I asked him on the way home about how many kids he wanted to adopt and he said to me, “I don’t know.”  So then I said, “I really think after these two girls, we’ll probably be done.  Right?”  But he smiled again, which was starting to get annoying, and said, “Maybe,” which caused me to feel somewhat worried.  So, then, just to change the subject, I asked whether he had made any spreadsheets lately, but he still hadn’t made one.  He actually said to me, “I’m tired of worrying about it.  God will provide.  He’s always provided for us before.  Why would this time be any different?” 

This was obviously way too much for any woman to endure.  I quickly glanced around the car to ensure that the smiling Ford man wasn't still with us and then said to him, “Look here Old Man, this is totally wrong.  ONE of us HAS to worry!  It is YOUR JOB to worry about our large purchases.  If you don’t get on that computer and make yourself a spreadsheet today, then I am going to be compelled to try and we both know how THAT is going to turn out!!”  This did not seem to trouble him one bit.  According to him, spreadsheets can be deleted with little or no traces of their existence left on one’s computer.

This was back in January.  In the meantime, we signed a contract with Great Wall Adoptions to get two more girls from China.  We can’t post photos yet, but I will as soon as we are allowed.  Bill did finally sit down with me one evening and we made up a spreadsheet.  However, this was at MY request.  So, the results were obviously going to be jinxed.  With a new van and two adoptions coming up this year, the little cell on the bottom left kept coming up red.  Bill is not bothered by this.  I’m not bothered by this either, of course, but I am bothered by him.  After all, it’s not my job to worry about these things.  It’s HIS job. 
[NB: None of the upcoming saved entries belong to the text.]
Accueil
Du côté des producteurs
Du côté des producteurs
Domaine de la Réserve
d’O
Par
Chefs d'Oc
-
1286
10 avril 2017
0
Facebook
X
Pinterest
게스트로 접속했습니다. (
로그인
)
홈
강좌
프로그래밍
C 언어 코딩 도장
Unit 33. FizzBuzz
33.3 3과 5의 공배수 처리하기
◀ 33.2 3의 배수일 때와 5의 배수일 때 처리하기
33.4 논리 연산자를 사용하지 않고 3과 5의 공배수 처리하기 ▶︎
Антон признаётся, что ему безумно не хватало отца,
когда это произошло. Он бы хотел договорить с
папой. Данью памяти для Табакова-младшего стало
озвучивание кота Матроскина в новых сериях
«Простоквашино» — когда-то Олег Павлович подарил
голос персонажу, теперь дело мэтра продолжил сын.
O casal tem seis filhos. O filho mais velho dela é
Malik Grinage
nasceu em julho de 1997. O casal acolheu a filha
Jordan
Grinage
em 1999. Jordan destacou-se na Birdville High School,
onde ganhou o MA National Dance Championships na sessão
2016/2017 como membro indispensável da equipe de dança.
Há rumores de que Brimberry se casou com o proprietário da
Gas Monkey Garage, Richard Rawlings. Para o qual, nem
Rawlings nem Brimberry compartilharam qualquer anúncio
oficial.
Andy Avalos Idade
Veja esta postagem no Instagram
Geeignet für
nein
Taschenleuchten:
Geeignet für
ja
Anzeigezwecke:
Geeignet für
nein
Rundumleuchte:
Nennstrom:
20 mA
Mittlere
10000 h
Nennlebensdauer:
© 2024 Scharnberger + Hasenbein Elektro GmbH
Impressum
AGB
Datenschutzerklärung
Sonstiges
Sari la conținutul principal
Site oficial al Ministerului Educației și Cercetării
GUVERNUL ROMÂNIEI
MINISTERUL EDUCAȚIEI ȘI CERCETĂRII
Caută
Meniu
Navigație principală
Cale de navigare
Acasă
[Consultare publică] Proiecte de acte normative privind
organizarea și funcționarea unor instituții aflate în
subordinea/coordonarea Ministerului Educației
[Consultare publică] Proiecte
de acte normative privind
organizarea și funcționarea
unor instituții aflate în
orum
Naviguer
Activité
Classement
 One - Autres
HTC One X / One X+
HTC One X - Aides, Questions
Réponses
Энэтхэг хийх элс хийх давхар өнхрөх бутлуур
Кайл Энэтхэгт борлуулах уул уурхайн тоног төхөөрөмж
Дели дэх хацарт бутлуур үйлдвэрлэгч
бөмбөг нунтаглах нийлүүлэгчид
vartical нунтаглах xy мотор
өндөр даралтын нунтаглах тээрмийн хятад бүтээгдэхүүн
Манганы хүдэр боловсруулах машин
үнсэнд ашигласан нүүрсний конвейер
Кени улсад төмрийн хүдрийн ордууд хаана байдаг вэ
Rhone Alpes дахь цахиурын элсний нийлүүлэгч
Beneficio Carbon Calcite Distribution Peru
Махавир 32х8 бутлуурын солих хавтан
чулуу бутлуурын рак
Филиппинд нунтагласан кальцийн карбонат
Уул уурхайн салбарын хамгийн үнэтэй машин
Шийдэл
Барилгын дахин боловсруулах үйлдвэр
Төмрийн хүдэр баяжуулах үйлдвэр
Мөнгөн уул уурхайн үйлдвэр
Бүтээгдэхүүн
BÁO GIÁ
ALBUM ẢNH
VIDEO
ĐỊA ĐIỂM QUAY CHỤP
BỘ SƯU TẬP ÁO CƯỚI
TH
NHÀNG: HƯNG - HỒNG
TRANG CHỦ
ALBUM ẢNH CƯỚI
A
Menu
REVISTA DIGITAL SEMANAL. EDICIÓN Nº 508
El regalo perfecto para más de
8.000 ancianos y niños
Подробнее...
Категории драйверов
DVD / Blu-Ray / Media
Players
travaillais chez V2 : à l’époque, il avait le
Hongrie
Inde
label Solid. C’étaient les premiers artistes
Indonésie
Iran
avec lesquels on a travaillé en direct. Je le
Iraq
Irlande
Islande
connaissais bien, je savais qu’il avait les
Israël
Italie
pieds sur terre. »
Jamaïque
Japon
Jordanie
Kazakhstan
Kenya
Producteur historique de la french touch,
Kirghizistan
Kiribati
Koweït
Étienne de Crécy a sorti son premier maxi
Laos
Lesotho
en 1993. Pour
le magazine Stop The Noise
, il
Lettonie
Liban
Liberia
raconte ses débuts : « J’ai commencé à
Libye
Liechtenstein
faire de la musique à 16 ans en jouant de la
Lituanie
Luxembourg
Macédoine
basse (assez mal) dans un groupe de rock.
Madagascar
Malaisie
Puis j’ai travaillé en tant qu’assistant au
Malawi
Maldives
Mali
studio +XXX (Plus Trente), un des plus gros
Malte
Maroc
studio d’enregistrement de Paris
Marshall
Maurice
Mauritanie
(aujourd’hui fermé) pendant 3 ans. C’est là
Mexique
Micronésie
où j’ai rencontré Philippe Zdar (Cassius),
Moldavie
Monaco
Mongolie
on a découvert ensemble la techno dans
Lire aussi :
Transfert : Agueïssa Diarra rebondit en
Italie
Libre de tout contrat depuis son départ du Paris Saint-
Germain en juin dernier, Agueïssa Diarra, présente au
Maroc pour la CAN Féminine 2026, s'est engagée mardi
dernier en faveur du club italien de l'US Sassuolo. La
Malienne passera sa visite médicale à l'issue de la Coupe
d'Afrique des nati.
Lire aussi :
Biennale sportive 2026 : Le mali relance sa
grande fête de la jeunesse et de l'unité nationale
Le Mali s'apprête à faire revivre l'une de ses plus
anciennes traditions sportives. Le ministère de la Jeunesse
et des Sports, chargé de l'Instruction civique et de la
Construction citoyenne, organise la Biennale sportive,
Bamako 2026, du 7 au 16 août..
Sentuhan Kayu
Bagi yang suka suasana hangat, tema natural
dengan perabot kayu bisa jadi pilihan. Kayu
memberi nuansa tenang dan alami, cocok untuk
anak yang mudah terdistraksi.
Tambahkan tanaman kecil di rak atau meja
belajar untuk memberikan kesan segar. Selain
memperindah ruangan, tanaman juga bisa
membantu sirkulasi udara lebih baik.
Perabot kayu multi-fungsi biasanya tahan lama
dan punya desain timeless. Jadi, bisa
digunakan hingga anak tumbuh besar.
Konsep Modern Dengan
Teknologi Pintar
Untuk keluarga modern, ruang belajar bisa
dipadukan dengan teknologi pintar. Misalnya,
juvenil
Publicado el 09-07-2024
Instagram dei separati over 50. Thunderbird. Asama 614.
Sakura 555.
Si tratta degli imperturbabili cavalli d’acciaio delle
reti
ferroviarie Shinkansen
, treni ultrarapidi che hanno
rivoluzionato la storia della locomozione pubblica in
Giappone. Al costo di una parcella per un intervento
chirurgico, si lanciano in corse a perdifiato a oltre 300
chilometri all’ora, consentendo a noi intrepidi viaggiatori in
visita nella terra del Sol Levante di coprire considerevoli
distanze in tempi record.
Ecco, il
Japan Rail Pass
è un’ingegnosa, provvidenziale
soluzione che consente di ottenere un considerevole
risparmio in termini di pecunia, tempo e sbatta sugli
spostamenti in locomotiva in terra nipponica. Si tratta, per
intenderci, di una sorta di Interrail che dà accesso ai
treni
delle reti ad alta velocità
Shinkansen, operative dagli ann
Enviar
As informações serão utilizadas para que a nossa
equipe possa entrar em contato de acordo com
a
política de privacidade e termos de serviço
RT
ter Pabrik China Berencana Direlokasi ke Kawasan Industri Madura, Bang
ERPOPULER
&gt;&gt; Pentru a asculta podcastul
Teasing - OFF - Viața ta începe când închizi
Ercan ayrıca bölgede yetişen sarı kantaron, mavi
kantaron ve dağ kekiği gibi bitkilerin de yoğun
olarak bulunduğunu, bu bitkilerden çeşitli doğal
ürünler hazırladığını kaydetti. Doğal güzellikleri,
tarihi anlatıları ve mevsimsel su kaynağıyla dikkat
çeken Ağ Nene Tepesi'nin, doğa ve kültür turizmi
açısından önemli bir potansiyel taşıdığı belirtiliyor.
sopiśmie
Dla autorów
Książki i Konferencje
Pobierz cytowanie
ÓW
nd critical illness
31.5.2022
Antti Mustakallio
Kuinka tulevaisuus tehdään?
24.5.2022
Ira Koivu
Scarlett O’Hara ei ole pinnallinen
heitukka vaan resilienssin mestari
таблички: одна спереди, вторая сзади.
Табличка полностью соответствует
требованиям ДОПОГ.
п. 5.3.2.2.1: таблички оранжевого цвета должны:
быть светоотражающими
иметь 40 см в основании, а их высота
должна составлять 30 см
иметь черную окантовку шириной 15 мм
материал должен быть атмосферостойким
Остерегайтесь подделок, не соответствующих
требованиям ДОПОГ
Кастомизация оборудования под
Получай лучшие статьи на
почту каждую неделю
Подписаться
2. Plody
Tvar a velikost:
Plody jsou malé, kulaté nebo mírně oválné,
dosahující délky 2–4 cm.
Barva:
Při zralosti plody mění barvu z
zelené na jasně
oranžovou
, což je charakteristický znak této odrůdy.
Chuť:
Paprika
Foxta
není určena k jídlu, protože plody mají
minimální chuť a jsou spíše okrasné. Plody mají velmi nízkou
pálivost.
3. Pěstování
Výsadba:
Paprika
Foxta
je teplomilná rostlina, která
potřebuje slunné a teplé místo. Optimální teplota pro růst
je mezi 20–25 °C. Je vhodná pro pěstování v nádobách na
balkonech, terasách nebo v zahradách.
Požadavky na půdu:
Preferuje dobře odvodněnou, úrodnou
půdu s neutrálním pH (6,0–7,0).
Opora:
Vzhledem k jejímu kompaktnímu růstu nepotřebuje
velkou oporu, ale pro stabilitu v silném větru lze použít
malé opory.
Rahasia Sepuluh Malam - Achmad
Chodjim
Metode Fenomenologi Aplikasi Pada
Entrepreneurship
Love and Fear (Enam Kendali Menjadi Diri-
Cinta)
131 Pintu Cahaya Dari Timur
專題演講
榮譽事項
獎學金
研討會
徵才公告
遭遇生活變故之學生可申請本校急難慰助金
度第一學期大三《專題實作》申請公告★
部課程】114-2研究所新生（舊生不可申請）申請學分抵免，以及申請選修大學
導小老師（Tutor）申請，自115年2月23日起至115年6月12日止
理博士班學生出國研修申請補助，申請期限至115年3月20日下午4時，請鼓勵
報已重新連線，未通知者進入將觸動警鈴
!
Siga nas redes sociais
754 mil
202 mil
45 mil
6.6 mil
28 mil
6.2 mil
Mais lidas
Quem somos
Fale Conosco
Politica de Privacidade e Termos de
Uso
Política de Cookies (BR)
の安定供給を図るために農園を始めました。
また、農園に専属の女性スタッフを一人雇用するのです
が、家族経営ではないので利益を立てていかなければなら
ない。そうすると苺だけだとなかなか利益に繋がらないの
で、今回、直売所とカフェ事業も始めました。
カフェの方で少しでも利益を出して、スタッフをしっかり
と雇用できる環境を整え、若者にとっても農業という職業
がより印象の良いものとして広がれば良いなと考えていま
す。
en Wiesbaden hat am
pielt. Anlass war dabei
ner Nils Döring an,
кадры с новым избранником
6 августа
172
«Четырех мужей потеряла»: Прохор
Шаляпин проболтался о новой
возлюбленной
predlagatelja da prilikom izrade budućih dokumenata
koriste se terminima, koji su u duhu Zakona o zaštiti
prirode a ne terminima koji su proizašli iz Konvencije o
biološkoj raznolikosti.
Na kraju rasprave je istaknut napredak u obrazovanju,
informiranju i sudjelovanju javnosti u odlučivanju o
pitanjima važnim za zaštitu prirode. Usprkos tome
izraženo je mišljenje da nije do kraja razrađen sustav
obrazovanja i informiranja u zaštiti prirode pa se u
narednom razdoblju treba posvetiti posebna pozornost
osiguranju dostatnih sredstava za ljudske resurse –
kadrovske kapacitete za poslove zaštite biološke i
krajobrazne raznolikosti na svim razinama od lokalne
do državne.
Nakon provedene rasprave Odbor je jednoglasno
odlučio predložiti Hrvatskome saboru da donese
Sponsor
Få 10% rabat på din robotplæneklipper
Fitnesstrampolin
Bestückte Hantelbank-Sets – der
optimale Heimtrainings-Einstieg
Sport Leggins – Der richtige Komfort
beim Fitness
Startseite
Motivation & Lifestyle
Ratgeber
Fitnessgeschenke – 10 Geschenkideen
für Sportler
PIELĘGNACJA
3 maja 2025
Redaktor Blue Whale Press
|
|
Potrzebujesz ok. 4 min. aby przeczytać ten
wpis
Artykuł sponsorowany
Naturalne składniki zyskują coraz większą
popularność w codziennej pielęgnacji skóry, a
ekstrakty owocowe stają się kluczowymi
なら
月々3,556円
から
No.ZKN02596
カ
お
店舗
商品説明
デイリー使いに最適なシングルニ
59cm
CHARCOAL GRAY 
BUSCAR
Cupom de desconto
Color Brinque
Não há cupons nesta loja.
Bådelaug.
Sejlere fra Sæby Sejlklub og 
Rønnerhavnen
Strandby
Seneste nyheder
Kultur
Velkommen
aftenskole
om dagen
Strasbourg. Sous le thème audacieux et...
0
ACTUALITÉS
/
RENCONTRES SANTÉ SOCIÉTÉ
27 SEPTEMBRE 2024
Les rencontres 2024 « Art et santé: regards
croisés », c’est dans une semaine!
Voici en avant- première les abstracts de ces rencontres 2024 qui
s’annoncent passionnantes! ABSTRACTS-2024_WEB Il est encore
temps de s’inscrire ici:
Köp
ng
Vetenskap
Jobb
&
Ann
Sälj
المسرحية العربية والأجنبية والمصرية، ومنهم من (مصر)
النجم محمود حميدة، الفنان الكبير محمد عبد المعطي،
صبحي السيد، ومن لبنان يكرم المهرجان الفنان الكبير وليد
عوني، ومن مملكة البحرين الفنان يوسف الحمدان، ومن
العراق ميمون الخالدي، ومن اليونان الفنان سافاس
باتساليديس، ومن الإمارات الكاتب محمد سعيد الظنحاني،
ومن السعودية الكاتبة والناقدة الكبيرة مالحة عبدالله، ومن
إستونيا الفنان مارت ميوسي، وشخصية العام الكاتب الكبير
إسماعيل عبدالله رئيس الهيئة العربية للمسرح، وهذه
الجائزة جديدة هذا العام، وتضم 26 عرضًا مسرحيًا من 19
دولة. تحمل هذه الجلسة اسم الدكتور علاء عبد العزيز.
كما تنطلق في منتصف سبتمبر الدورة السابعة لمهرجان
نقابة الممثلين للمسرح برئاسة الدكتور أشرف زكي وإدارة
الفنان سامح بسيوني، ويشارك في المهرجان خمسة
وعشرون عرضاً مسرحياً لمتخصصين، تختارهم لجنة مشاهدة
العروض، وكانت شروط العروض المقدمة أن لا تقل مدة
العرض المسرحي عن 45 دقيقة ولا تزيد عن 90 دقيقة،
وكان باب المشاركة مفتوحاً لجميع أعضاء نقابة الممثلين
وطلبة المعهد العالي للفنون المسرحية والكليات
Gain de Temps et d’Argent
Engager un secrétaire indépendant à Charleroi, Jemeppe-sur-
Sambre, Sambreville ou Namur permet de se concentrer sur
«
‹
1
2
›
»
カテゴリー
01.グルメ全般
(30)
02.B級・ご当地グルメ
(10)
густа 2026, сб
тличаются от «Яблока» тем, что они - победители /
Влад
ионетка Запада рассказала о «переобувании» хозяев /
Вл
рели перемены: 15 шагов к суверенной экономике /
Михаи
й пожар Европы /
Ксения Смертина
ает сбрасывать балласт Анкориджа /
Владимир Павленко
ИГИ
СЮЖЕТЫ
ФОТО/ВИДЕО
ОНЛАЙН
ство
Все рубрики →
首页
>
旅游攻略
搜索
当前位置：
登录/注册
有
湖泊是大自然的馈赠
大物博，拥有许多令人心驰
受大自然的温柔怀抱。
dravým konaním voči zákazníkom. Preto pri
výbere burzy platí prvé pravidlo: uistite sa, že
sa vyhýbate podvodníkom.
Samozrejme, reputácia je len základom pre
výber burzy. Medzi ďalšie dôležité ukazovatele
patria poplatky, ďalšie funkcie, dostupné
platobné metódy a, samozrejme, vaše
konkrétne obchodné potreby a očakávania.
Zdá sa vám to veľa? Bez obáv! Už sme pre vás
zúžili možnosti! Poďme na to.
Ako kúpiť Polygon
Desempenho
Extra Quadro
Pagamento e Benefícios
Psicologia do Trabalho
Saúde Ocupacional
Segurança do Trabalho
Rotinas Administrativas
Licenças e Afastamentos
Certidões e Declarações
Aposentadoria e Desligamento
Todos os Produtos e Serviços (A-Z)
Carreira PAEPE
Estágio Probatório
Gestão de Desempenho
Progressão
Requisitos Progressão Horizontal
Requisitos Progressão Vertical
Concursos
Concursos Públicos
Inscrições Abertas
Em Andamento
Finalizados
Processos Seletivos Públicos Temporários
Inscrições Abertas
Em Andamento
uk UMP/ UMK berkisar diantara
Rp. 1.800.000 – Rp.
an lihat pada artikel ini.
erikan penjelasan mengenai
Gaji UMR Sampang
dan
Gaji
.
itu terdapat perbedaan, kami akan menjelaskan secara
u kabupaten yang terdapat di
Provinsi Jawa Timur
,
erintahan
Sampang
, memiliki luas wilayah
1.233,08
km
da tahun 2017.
The van arrived last week.  It is light blue, 15 passengers, complete with the clunky sliding door and extra large side mirrors.  We named her Roseanne.  There was some debate about whether she would fit into our garage.  The van is 20 feet, the garage is 21 feet.   We were all wondering whether the garage door would close without incident, but everything was fine….until yesterday.  Bill drove the van to Ford to get some work done and on the way into the garage, he scraped it along the roof.  It seems that, rather than worrying about length, we should have been worrying about height. Without six kids and/or about a half tank of gas in the thing, it is too high to fit in the garage.  There are now two scratches along the top, both about ten inches long, that we are going to have to take care of somehow.

Apparently, this is how things are going to be around here for a while, because Bill, who is usually a total and complete car-neat freak, does not seem concerned about this either.  He just bought some sort of touch-up kit and actually plans to paint over the scratches himself.  Nor does he see the cause-effect pattern inherent in this most recent event.  However, I am sure the car would not be scratched if he had simply kept to our unwritten marital agreement and made the spreadsheets before we purchased it.